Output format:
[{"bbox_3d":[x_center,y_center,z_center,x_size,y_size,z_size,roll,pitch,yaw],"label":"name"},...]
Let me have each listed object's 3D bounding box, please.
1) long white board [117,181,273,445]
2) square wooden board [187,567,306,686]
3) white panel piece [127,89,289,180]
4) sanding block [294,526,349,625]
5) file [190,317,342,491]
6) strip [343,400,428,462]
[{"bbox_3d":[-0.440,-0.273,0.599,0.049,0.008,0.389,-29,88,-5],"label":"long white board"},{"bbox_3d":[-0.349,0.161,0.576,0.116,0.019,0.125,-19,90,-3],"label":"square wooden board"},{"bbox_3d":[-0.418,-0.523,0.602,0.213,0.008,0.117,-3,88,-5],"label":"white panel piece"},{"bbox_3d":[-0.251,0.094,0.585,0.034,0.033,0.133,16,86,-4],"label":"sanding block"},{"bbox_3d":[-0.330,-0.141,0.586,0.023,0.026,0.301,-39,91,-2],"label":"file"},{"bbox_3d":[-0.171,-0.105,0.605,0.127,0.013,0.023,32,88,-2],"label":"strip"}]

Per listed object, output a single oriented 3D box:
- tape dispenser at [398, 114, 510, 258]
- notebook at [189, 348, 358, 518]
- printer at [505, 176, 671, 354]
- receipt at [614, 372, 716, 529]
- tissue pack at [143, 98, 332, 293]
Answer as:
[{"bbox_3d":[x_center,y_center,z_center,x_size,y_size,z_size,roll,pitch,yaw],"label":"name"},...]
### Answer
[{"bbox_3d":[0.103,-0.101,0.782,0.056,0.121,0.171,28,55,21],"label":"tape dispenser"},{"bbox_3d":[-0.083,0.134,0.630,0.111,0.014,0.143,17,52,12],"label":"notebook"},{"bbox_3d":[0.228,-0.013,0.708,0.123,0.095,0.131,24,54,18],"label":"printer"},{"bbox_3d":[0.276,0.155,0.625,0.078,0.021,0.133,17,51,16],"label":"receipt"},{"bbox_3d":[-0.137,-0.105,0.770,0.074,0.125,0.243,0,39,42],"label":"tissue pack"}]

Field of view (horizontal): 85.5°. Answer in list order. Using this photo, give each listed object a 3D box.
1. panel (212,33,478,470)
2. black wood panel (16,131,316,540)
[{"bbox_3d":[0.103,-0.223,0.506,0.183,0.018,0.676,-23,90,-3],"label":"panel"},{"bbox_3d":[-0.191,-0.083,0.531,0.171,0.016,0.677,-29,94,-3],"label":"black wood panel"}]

···

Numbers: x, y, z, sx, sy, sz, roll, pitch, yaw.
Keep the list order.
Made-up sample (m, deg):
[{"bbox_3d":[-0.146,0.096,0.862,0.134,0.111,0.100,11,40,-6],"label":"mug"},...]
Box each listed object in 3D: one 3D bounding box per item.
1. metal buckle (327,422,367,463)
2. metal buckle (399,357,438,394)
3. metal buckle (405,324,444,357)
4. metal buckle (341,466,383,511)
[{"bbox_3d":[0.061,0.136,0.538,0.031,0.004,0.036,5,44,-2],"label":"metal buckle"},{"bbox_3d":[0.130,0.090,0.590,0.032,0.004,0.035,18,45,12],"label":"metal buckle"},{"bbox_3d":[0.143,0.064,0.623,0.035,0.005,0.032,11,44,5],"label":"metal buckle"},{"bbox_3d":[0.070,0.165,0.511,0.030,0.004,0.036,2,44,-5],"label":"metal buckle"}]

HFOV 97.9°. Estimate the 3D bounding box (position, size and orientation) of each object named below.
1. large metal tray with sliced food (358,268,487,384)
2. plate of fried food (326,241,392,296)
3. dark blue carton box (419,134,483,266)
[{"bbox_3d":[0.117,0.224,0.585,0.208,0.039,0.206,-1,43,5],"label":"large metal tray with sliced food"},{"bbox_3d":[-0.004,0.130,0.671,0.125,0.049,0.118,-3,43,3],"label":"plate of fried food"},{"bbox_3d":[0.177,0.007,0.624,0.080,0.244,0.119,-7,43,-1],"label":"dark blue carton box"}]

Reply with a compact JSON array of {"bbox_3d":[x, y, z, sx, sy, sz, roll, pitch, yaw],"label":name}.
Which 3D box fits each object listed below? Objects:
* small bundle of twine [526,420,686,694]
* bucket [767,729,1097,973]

···

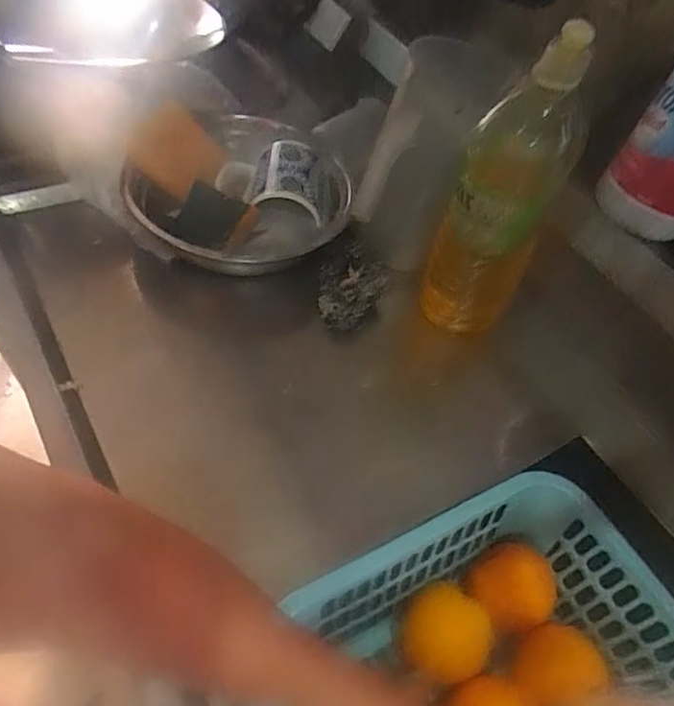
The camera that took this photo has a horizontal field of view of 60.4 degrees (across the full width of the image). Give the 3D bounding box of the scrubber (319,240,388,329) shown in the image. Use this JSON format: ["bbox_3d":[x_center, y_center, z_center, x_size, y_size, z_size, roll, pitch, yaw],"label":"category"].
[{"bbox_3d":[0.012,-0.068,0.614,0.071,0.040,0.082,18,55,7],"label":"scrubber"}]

···

• **PROBLEM**
Out of the entries above, write out only the lines between the line holding "2. metal buckle (399,357,438,394)" and the line holding "2. plate of fried food (326,241,392,296)", inclusive, each exactly as given.

• **RESPONSE**
2. metal buckle (399,357,438,394)
3. metal buckle (405,324,444,357)
4. metal buckle (341,466,383,511)
[{"bbox_3d":[0.061,0.136,0.538,0.031,0.004,0.036,5,44,-2],"label":"metal buckle"},{"bbox_3d":[0.130,0.090,0.590,0.032,0.004,0.035,18,45,12],"label":"metal buckle"},{"bbox_3d":[0.143,0.064,0.623,0.035,0.005,0.032,11,44,5],"label":"metal buckle"},{"bbox_3d":[0.070,0.165,0.511,0.030,0.004,0.036,2,44,-5],"label":"metal buckle"}]

HFOV 97.9°. Estimate the 3D bounding box (position, size and orientation) of each object named below.
1. large metal tray with sliced food (358,268,487,384)
2. plate of fried food (326,241,392,296)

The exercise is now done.